__WHAT THE TASK REQUIRES__. Restate the records that follow word for word; no pictures should appear.

__EXCERPTED RECORDS__.
▼

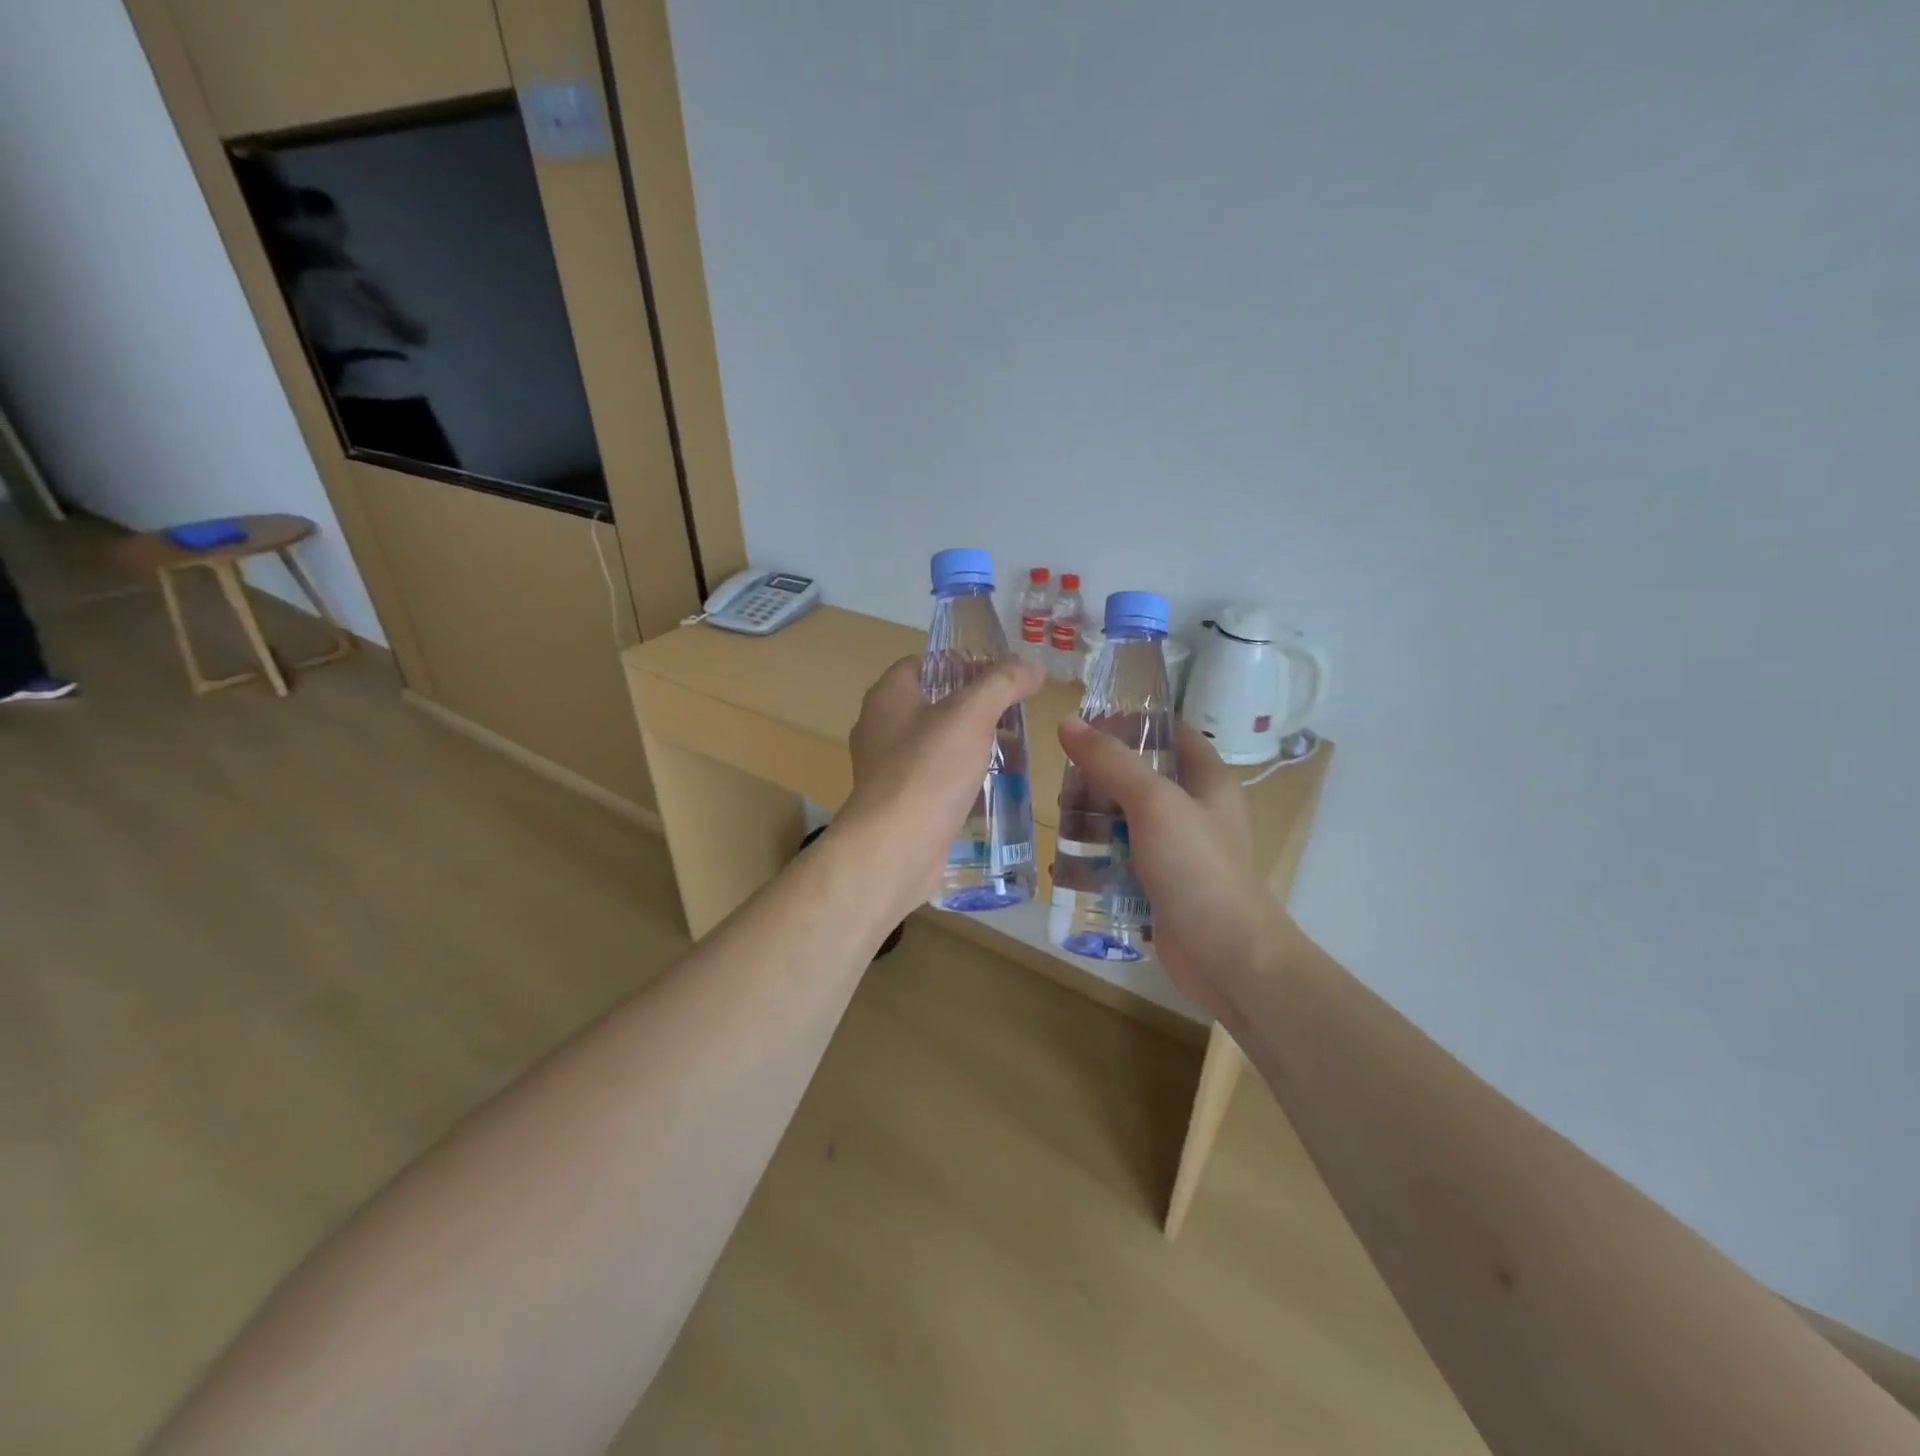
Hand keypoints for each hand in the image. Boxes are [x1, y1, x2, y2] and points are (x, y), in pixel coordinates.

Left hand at [840, 656, 1045, 916]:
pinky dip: (960, 777)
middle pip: (930, 703)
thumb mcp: (972, 715)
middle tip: (1012, 712)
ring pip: (934, 744)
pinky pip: (933, 779)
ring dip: (968, 743)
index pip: (921, 663)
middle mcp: (880, 728)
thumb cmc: (929, 771)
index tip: (997, 675)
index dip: (959, 662)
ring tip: (1010, 748)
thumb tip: (1031, 667)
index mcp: (887, 697)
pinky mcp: (899, 803)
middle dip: (972, 706)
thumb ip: (1002, 684)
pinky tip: (990, 786)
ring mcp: (886, 769)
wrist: (895, 848)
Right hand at [1056, 718, 1298, 1016]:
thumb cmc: (1197, 868)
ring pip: (1126, 820)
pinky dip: (1097, 858)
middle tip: (1064, 784)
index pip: (1171, 733)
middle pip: (1140, 777)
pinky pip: (1122, 860)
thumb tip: (1069, 722)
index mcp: (1207, 780)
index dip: (1132, 724)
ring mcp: (1177, 850)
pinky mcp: (1160, 885)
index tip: (1086, 725)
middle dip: (1099, 778)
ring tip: (1059, 823)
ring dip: (1092, 820)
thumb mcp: (1154, 804)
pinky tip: (1066, 863)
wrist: (1228, 957)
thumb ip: (1112, 762)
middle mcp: (1195, 810)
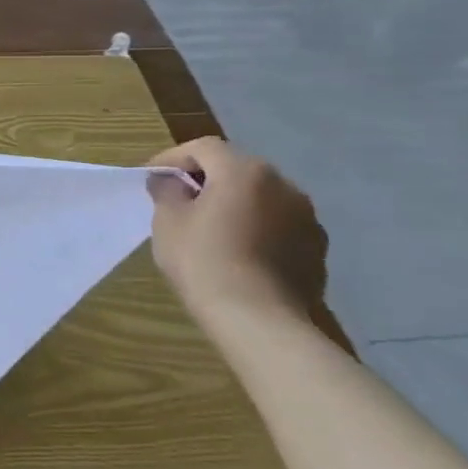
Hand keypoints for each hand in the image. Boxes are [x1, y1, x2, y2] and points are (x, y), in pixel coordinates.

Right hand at [146, 137, 326, 315]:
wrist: (260, 321)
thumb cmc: (204, 261)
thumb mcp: (167, 221)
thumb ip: (168, 191)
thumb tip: (171, 181)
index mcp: (244, 171)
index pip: (202, 148)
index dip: (172, 157)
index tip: (151, 177)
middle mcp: (283, 185)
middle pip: (236, 168)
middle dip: (206, 179)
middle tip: (179, 200)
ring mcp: (306, 217)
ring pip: (261, 197)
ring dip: (235, 203)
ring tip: (212, 227)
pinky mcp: (316, 247)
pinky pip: (279, 224)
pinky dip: (257, 227)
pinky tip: (240, 252)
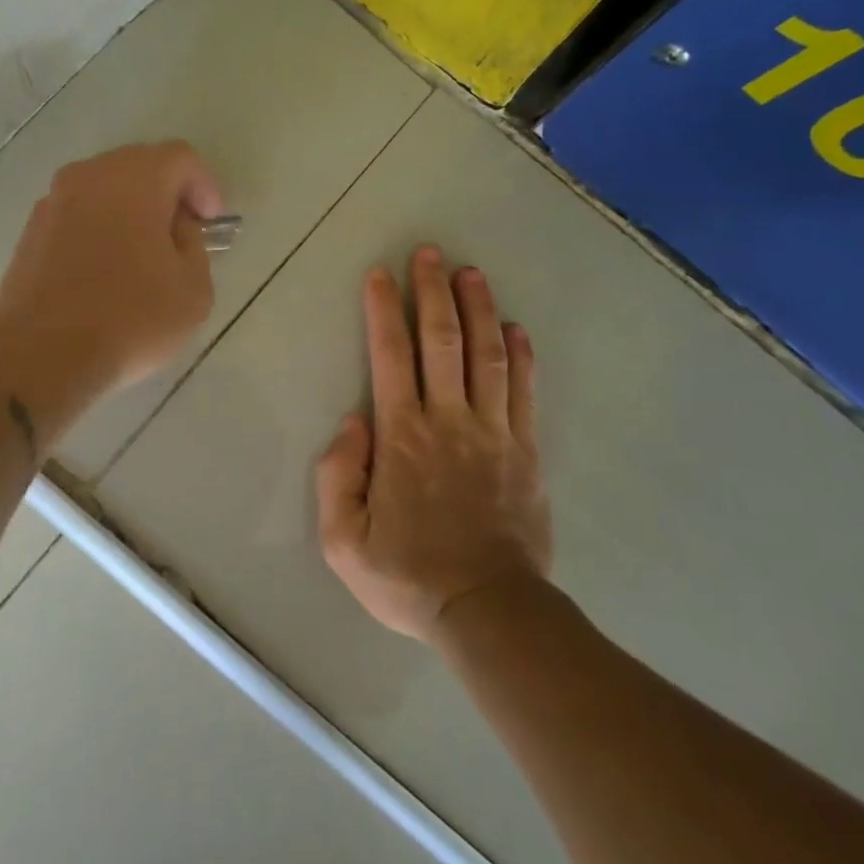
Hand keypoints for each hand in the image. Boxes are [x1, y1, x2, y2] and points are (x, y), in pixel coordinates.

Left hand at [0, 141, 223, 421]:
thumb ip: (195, 246)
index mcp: (135, 179)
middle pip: (139, 166)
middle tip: (183, 234)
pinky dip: (100, 228)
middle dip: (167, 194)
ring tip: (144, 255)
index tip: (212, 222)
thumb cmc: (131, 318)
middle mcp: (89, 176)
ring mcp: (53, 202)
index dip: (204, 186)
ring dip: (131, 211)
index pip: (180, 158)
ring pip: (104, 190)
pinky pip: (78, 215)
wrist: (42, 355)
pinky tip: (107, 270)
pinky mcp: (30, 232)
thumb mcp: (194, 289)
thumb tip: (175, 230)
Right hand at [316, 245, 551, 641]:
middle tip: (429, 253)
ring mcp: (494, 433)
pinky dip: (521, 356)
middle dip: (434, 292)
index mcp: (403, 437)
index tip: (380, 275)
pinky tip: (516, 328)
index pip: (390, 356)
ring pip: (488, 355)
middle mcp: (449, 421)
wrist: (487, 610)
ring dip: (478, 309)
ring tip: (471, 273)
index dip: (384, 310)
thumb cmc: (408, 575)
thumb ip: (337, 476)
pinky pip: (524, 392)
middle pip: (442, 341)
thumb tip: (353, 421)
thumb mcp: (343, 541)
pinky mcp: (526, 450)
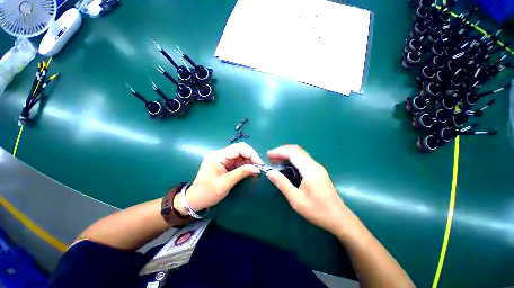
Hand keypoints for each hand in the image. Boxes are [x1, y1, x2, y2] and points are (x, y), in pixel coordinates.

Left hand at [174, 142, 262, 213]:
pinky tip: (250, 171)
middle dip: (251, 157)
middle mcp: (220, 154)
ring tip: (256, 171)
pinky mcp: (224, 163)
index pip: (238, 148)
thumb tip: (257, 168)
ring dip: (249, 161)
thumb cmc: (208, 193)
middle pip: (240, 149)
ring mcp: (222, 158)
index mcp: (218, 156)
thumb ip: (242, 173)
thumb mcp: (226, 183)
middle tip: (259, 167)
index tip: (260, 164)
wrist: (195, 200)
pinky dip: (245, 165)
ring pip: (240, 155)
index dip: (251, 154)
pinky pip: (237, 160)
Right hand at [266, 145, 348, 234]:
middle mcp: (314, 165)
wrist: (339, 218)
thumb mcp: (296, 199)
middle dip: (282, 151)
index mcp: (310, 170)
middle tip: (270, 157)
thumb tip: (270, 172)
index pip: (293, 153)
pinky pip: (303, 159)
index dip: (279, 152)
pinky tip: (286, 165)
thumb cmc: (317, 211)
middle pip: (297, 150)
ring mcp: (317, 167)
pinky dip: (292, 159)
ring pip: (300, 154)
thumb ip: (282, 183)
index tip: (268, 155)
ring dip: (287, 154)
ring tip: (276, 160)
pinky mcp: (318, 171)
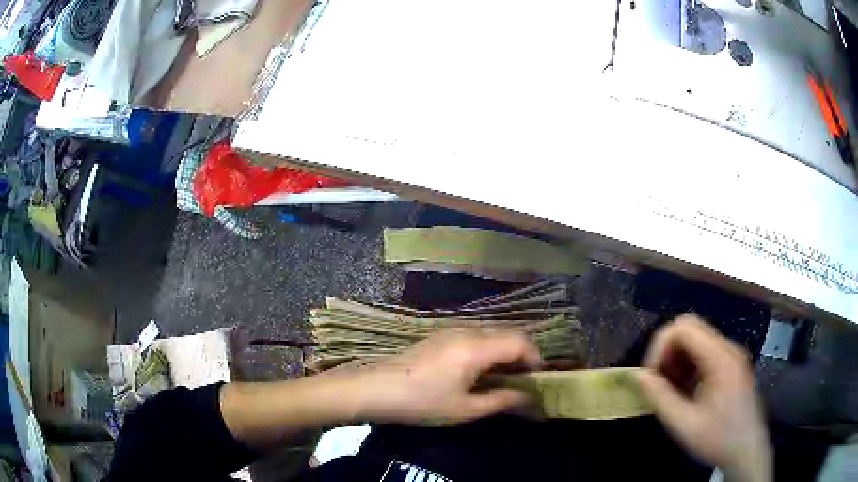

▲

__EXERCISE SOLUTION__.
Hand keypoints for each hand in the image. Boxes are [x1, y1, x2, y2] and points are (x, y), in pixel coordinates.

Left hand at [840, 656, 1045, 916]:
pinky dip: (960, 777)
middle pip: (930, 703)
thumb mcp: (972, 715)
middle tip: (1012, 712)
ring pip: (934, 744)
pinky pip: (933, 779)
ring dip: (968, 743)
index pip: (921, 663)
middle mcp: (880, 728)
thumb cmc: (929, 771)
index tip: (997, 675)
index dip: (959, 662)
ring tip: (1010, 748)
thumb tip: (1031, 667)
index mcp: (887, 697)
pinky mcp: (899, 803)
middle dip: (972, 706)
thumb ip: (1002, 684)
pinky tip: (990, 786)
ring mcp: (886, 769)
wrist: (895, 848)
Right hand at [1056, 718, 1298, 1016]:
thumb cmc: (1197, 868)
ring pip: (1126, 820)
pinky dip: (1097, 858)
middle tip: (1064, 784)
index pip: (1171, 733)
middle pip: (1140, 777)
pinky pip: (1122, 860)
thumb tip: (1069, 722)
index mcp: (1207, 780)
index dip: (1132, 724)
ring mcp: (1177, 850)
pinky mcp: (1160, 885)
index tip: (1086, 725)
middle dip: (1099, 778)
ring tip: (1059, 823)
ring dip: (1092, 820)
thumb mcp: (1154, 804)
pinky tip: (1066, 863)
wrist: (1228, 957)
thumb ip: (1112, 762)
middle mcp: (1195, 810)
Hand keypoints for each hand in the image. Boxes are [x1, y1, x2, y2] and points are (x, y), in pixel coordinates.

Right hand at [146, 137, 326, 315]:
wrist: (260, 321)
thumb cmc: (204, 261)
thumb mcp: (167, 221)
thumb ip: (168, 191)
thumb tip: (171, 181)
index mcp: (244, 171)
index pip: (202, 148)
index dip: (172, 157)
index tip: (151, 177)
middle mcp: (283, 185)
middle pip: (236, 168)
middle dip: (206, 179)
middle tip: (179, 200)
ring mcp: (306, 217)
ring pip: (261, 197)
ring dip: (235, 203)
ring tip: (212, 227)
pinky mcp: (316, 247)
pinky pip: (279, 224)
pinky dip: (257, 227)
pinky tip: (240, 252)
Hand keypoints for each hand in the image. Boxes are [x1, y1, x2, y2] and points are (x, y), in pixel coordinates.

Left hand at [0, 141, 223, 421]:
thumb ip: (195, 246)
index mcp: (135, 179)
middle pip: (139, 166)
middle tip: (183, 234)
pinky dip: (100, 228)
middle dip: (167, 194)
ring tip: (144, 255)
index tip: (212, 222)
thumb cmc: (131, 318)
middle mcp: (89, 176)
ring mcp: (53, 202)
index dip: (204, 186)
ring dip: (131, 211)
index pip: (180, 158)
ring pip: (104, 190)
pinky pip: (78, 215)
wrist: (42, 355)
pinky tip: (107, 270)
pinky mcp: (30, 232)
thumb mcp: (194, 289)
thumb tip: (175, 230)
Right hand at [316, 245, 551, 641]:
middle tip: (429, 253)
ring mcp: (494, 433)
pinky dip: (521, 356)
middle dip: (434, 292)
index mcp: (403, 437)
index tip: (380, 275)
pinky tip: (516, 328)
index pip: (390, 356)
ring pip: (488, 355)
middle mcp: (449, 421)
wrist: (487, 610)
ring dip: (478, 309)
ring tip: (471, 273)
index dip: (384, 310)
thumb cmc: (408, 575)
thumb ip: (337, 476)
pinky pip: (524, 392)
middle pip: (442, 341)
thumb tip: (353, 421)
thumb mcp: (343, 541)
pinky mcp: (526, 450)
Hand keypoints for each hand in the image. Boxes are [x1, y1, x2, y2] and points are (x, y), in pixel coordinates.

Left hand at [174, 142, 262, 213]:
pinky tip: (250, 171)
middle dip: (251, 157)
middle mcp: (220, 154)
ring tip: (256, 171)
pinky mcp: (224, 163)
index pip: (238, 148)
thumb tip: (257, 168)
ring dip: (249, 161)
thumb cmc: (208, 193)
middle pip: (240, 149)
ring mcp: (222, 158)
index mcp: (218, 156)
thumb ip: (242, 173)
thumb mcp: (226, 183)
middle tip: (259, 167)
index tip: (260, 164)
wrist: (195, 200)
pinky dip: (245, 165)
ring pip: (240, 155)
index dip: (251, 154)
pinky pip: (237, 160)
Right hand at [266, 145, 348, 234]:
middle mcp: (314, 165)
wrist: (339, 218)
thumb mcp: (296, 199)
middle dip: (282, 151)
index mcp: (310, 170)
middle tip: (270, 157)
thumb tip: (270, 172)
index pip: (293, 153)
pinky pip: (303, 159)
index dip: (279, 152)
pinky tip: (286, 165)
thumb cmc: (317, 211)
middle pip: (297, 150)
ring mcp: (317, 167)
pinky dip: (292, 159)
ring pip: (300, 154)
thumb ip: (282, 183)
index tip: (268, 155)
ring dip: (287, 154)
ring tip: (276, 160)
pinky mcp: (318, 171)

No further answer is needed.